Records shown>
----------------------------------------
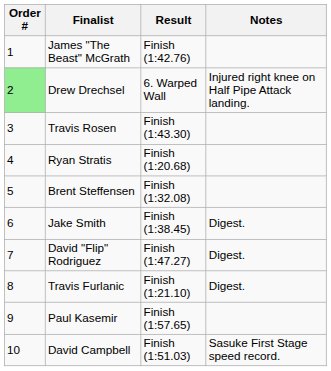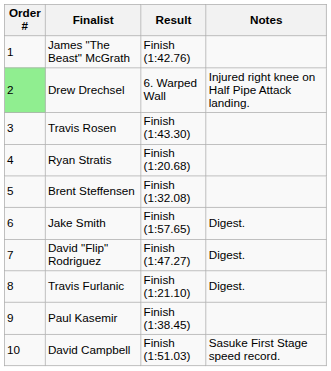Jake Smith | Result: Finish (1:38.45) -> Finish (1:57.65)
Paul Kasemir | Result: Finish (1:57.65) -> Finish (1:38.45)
----------------------------------------
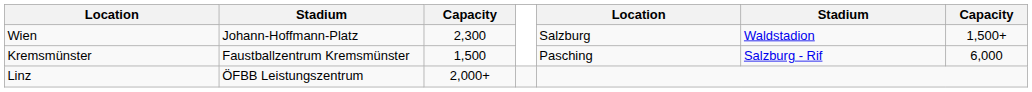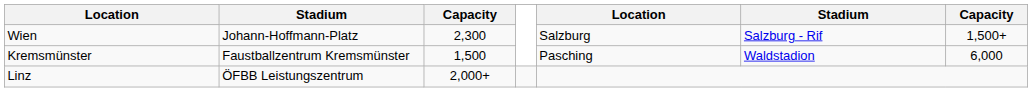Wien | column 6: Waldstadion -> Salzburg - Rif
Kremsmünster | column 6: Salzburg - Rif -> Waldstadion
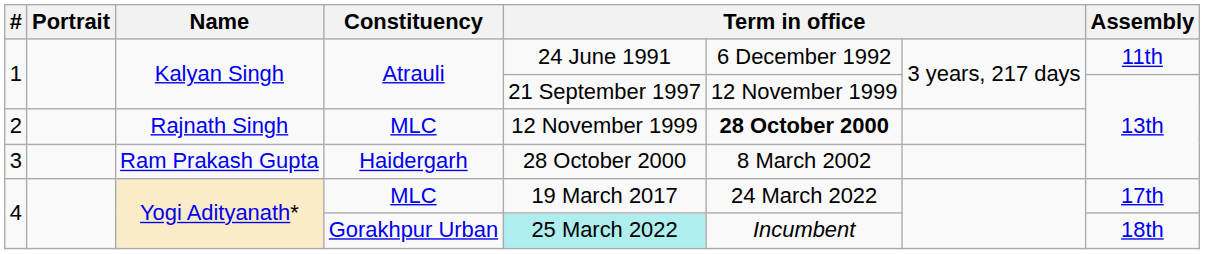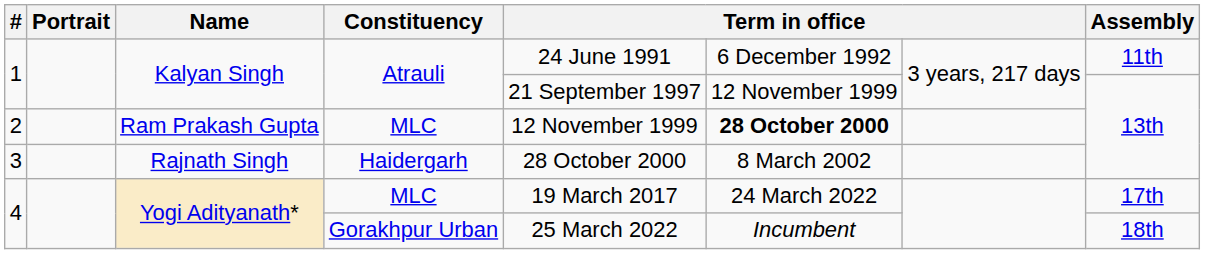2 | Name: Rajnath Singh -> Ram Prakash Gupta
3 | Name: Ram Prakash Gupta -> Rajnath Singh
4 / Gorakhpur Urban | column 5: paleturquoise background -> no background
----------------------------------------
Task objective>
Swap "Result" for "Outcome" in the rows from the line with "Jake Smith |" to the line with "Paul Kasemir |", and change nothing else. Leave the pictures out of your output.

Solution>
Jake Smith | Outcome: Finish (1:38.45) -> Finish (1:57.65)
Paul Kasemir | Outcome: Finish (1:57.65) -> Finish (1:38.45)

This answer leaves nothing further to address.